Everything that you tell me in the interview will be confidential.

  1. Can you tell me a little about some of the challenges you have faced since [stroke survivor] experienced a stroke?

  2. From answers here funnel down around the type and nature of the difficulties /challenges

  3. In what ways have the types and nature of difficulties /challenges changed over time? Ascertain whether the type and nature of difficulties /challenges have changed over time, specifically to ascertain:

  4. Some of the difficulties faced immediately after [stroke survivor] experienced a stroke

  5. Some of the difficulties faced once [stroke survivor] was back home?

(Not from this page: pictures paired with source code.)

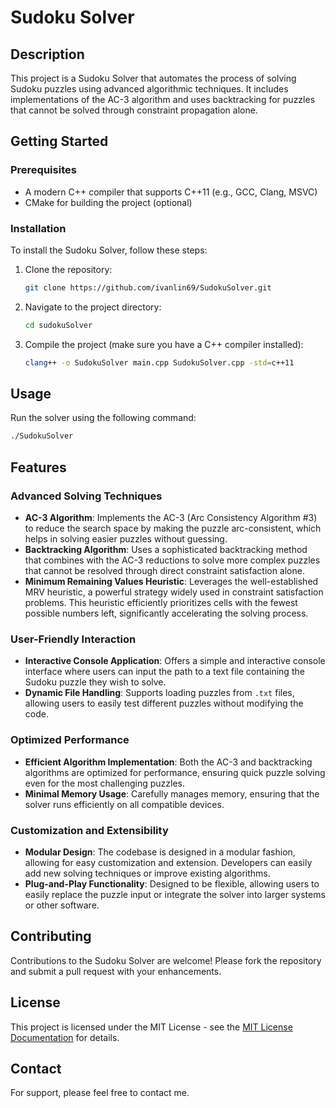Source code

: # Sudoku Solver

## Description
This project is a Sudoku Solver that automates the process of solving Sudoku puzzles using advanced algorithmic techniques. It includes implementations of the AC-3 algorithm and uses backtracking for puzzles that cannot be solved through constraint propagation alone.


## Getting Started

### Prerequisites

- A modern C++ compiler that supports C++11 (e.g., GCC, Clang, MSVC)
- CMake for building the project (optional)

### Installation
To install the Sudoku Solver, follow these steps:

1. Clone the repository:
   ```bash
   git clone https://github.com/ivanlin69/SudokuSolver.git
   ```
2. Navigate to the project directory:
   ```bash
   cd sudokuSolver
   ```
3. Compile the project (make sure you have a C++ compiler installed):
   ```bash
   clang++ -o SudokuSolver main.cpp SudokuSolver.cpp -std=c++11
   ```

## Usage
Run the solver using the following command:
```bash
./SudokuSolver
```

## Features

### Advanced Solving Techniques
- **AC-3 Algorithm**: Implements the AC-3 (Arc Consistency Algorithm #3) to reduce the search space by making the puzzle arc-consistent, which helps in solving easier puzzles without guessing.
- **Backtracking Algorithm**: Uses a sophisticated backtracking method that combines with the AC-3 reductions to solve more complex puzzles that cannot be resolved through direct constraint satisfaction alone.
- **Minimum Remaining Values Heuristic**: Leverages the well-established MRV heuristic, a powerful strategy widely used in constraint satisfaction problems. This heuristic efficiently prioritizes cells with the fewest possible numbers left, significantly accelerating the solving process.

### User-Friendly Interaction
- **Interactive Console Application**: Offers a simple and interactive console interface where users can input the path to a text file containing the Sudoku puzzle they wish to solve.
- **Dynamic File Handling**: Supports loading puzzles from `.txt` files, allowing users to easily test different puzzles without modifying the code.

### Optimized Performance
- **Efficient Algorithm Implementation**: Both the AC-3 and backtracking algorithms are optimized for performance, ensuring quick puzzle solving even for the most challenging puzzles.
- **Minimal Memory Usage**: Carefully manages memory, ensuring that the solver runs efficiently on all compatible devices.

### Customization and Extensibility
- **Modular Design**: The codebase is designed in a modular fashion, allowing for easy customization and extension. Developers can easily add new solving techniques or improve existing algorithms.
- **Plug-and-Play Functionality**: Designed to be flexible, allowing users to easily replace the puzzle input or integrate the solver into larger systems or other software.

## Contributing
Contributions to the Sudoku Solver are welcome! Please fork the repository and submit a pull request with your enhancements.

## License
This project is licensed under the MIT License - see the [MIT License Documentation](https://opensource.org/licenses/MIT) for details.

## Contact
For support, please feel free to contact me.
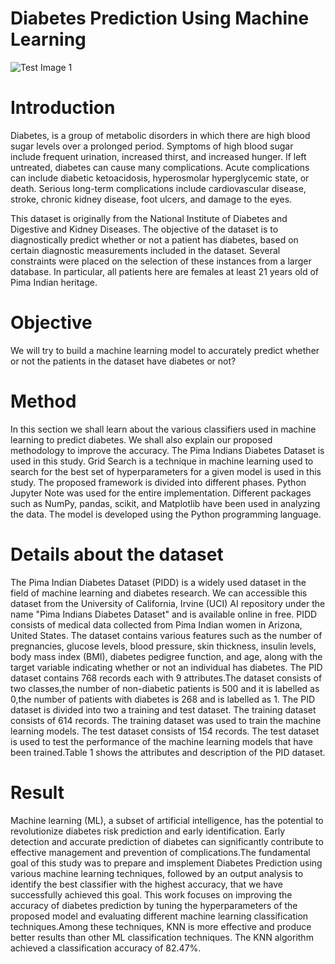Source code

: # Diabetes Prediction Using Machine Learning

![Test Image 1](https://res.cloudinary.com/grohealth/image/upload/c_fill,f_auto,fl_lossy,h_650,q_auto,w_1085/v1581695681/DCUK/Content/causes-of-diabetes.png)
# Introduction
Diabetes, is a group of metabolic disorders in which there are high blood sugar levels over a prolonged period. Symptoms of high blood sugar include frequent urination, increased thirst, and increased hunger. If left untreated, diabetes can cause many complications. Acute complications can include diabetic ketoacidosis, hyperosmolar hyperglycemic state, or death. Serious long-term complications include cardiovascular disease, stroke, chronic kidney disease, foot ulcers, and damage to the eyes.

This dataset is originally from the National Institute of Diabetes and Digestive and Kidney Diseases. The objective of the dataset is to diagnostically predict whether or not a patient has diabetes, based on certain diagnostic measurements included in the dataset. Several constraints were placed on the selection of these instances from a larger database. In particular, all patients here are females at least 21 years old of Pima Indian heritage.

# Objective
We will try to build a machine learning model to accurately predict whether or not the patients in the dataset have diabetes or not?

# Method
In this section we shall learn about the various classifiers used in machine learning to predict diabetes. We shall also explain our proposed methodology to improve the accuracy. The Pima Indians Diabetes Dataset is used in this study. Grid Search is a technique in machine learning used to search for the best set of hyperparameters for a given model is used in this study. The proposed framework is divided into different phases. Python Jupyter Note was used for the entire implementation. Different packages such as NumPy, pandas, scikit, and Matplotlib have been used in analyzing the data. The model is developed using the Python programming language.

# Details about the dataset
The Pima Indian Diabetes Dataset (PIDD) is a widely used dataset in the field of machine learning and diabetes research. We can accessible this dataset from the University of California, Irvine (UCI) AI repository under the name "Pima Indians Diabetes Dataset" and is available online in free. PIDD consists of medical data collected from Pima Indian women in Arizona, United States. The dataset contains various features such as the number of pregnancies, glucose levels, blood pressure, skin thickness, insulin levels, body mass index (BMI), diabetes pedigree function, and age, along with the target variable indicating whether or not an individual has diabetes. The PID dataset contains 768 records each with 9 attributes.The dataset consists of two classes,the number of non-diabetic patients is 500 and it is labelled as 0,the number of patients with diabetes is 268 and is labelled as 1. The PID dataset is divided into two a training and test dataset. The training dataset consists of 614 records. The training dataset was used to train the machine learning models. The test dataset consists of 154 records. The test dataset is used to test the performance of the machine learning models that have been trained.Table 1 shows the attributes and description of the PID dataset.

# Result 
Machine learning (ML), a subset of artificial intelligence, has the potential to revolutionize diabetes risk prediction and early identification. Early detection and accurate prediction of diabetes can significantly contribute to effective management and prevention of complications.The fundamental goal of this study was to prepare and imsplement Diabetes Prediction using various machine learning techniques, followed by an output analysis to identify the best classifier with the highest accuracy, that we have successfully achieved this goal. This work focuses on improving the accuracy of diabetes prediction by tuning the hyperparameters of the proposed model and evaluating different machine learning classification techniques.Among these techniques, KNN is more effective and produce better results than other ML classification techniques. The KNN algorithm achieved a classification accuracy of 82.47%.

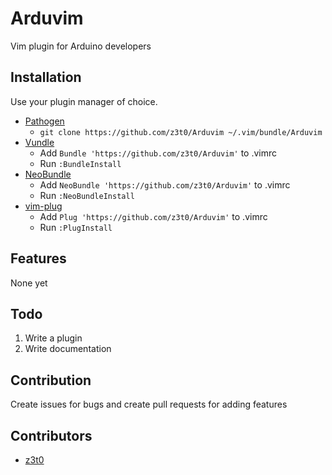 # Arduvim
Vim plugin for Arduino developers

## Installation

Use your plugin manager of choice.

- [Pathogen](https://github.com/tpope/vim-pathogen)
  - `git clone https://github.com/z3t0/Arduvim ~/.vim/bundle/Arduvim`
- [Vundle](https://github.com/gmarik/vundle)
  - Add `Bundle 'https://github.com/z3t0/Arduvim'` to .vimrc
  - Run `:BundleInstall`
- [NeoBundle](https://github.com/Shougo/neobundle.vim)
  - Add `NeoBundle 'https://github.com/z3t0/Arduvim'` to .vimrc
  - Run `:NeoBundleInstall`
- [vim-plug](https://github.com/junegunn/vim-plug)
  - Add `Plug 'https://github.com/z3t0/Arduvim'` to .vimrc
  - Run `:PlugInstall`

## Features
None yet

## Todo

1. Write a plugin
2. Write documentation

## Contribution
Create issues for bugs and create pull requests for adding features

## Contributors
- [z3t0](github.com/z3t0)
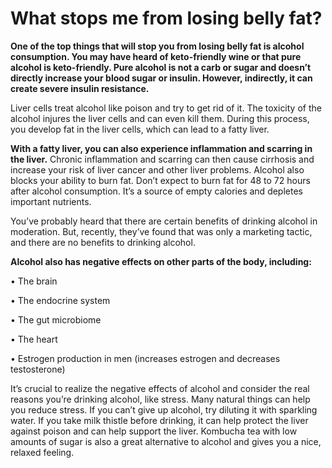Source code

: # What stops me from losing belly fat?

**One of the top things that will stop you from losing belly fat is alcohol consumption. You may have heard of keto-friendly wine or that pure alcohol is keto-friendly. Pure alcohol is not a carb or sugar and doesn’t directly increase your blood sugar or insulin. However, indirectly, it can create severe insulin resistance.**

Liver cells treat alcohol like poison and try to get rid of it. The toxicity of the alcohol injures the liver cells and can even kill them. During this process, you develop fat in the liver cells, which can lead to a fatty liver.

**With a fatty liver, you can also experience inflammation and scarring in the liver.** Chronic inflammation and scarring can then cause cirrhosis and increase your risk of liver cancer and other liver problems. Alcohol also blocks your ability to burn fat. Don’t expect to burn fat for 48 to 72 hours after alcohol consumption. It’s a source of empty calories and depletes important nutrients.

You’ve probably heard that there are certain benefits of drinking alcohol in moderation. But, recently, they’ve found that was only a marketing tactic, and there are no benefits to drinking alcohol.

**Alcohol also has negative effects on other parts of the body, including:**

• The brain

• The endocrine system

• The gut microbiome

• The heart

• Estrogen production in men (increases estrogen and decreases testosterone)

It’s crucial to realize the negative effects of alcohol and consider the real reasons you’re drinking alcohol, like stress. Many natural things can help you reduce stress. If you can’t give up alcohol, try diluting it with sparkling water. If you take milk thistle before drinking, it can help protect the liver against poison and can help support the liver. Kombucha tea with low amounts of sugar is also a great alternative to alcohol and gives you a nice, relaxed feeling.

  6. Some of the difficulties faced a few months after XX was back home?

    1. Can tell me about a recent difficult situation and what was going through your mind at the time? (This point try and funnel around thoughts – can do this from the answers elicited above - funnel down).

    2. Can you tell me a little bit about how you feel [stroke survivor] is coping? (emotional and practical impact of the stroke)

    3. What strategies have you found helpful in the way you have cared for [stroke survivor]?

    4. What strategies have you found unhelpful in the way you have cared for [stroke survivor]?

    5. What type of support do you feel would have been helpful in your role as being a carer?

    6. Try and ascertain both emotional and practical support.

  7. What types of barriers have you experienced in accessing support for your difficulties?

  8. Have you received any support for your emotional difficulties? If so, what type of support have you received for your difficulties?

  9. How helpful has this support been and why?

  10. How unhelpful was this support and why?

  11. What could be changed about this support to make it better?

  12. What type of additional information do you think would be helpful when adjusting to becoming a carer of a stroke survivor?